PROBLEM DESCRIPTION >> Repeat the listing word for word, but skip any pictures.

RAW DATA >>
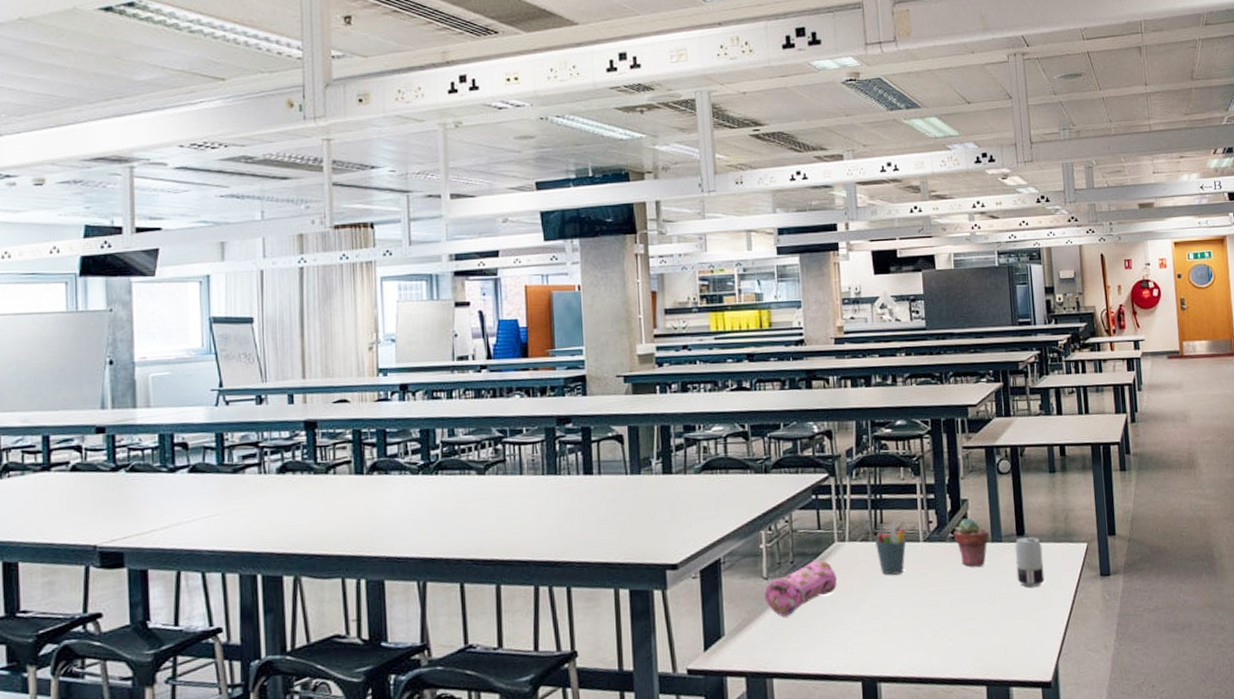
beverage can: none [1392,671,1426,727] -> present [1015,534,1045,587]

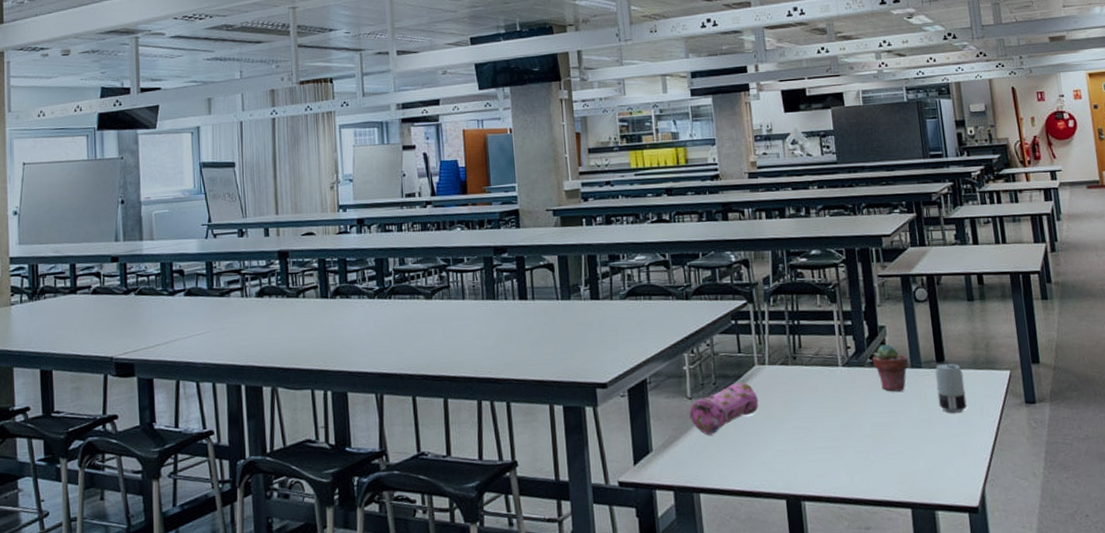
pen holder: present [875,520,907,576] -> none [795,345,825,398]

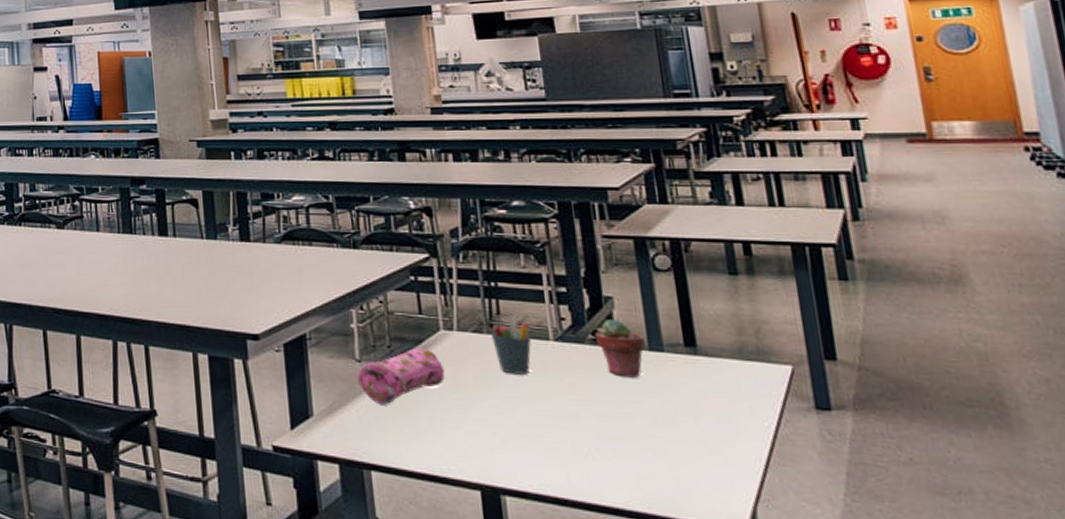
pen holder: none [795,345,825,398] -> present [491,312,532,376]
beverage can: present [935,360,967,413] -> none [682,345,730,411]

ANSWER SECTION >>
beverage can: none [1392,671,1426,727] -> present [1015,534,1045,587]

pen holder: present [875,520,907,576] -> none [795,345,825,398]

pen holder: none [795,345,825,398] -> present [491,312,532,376]
beverage can: present [935,360,967,413] -> none [682,345,730,411]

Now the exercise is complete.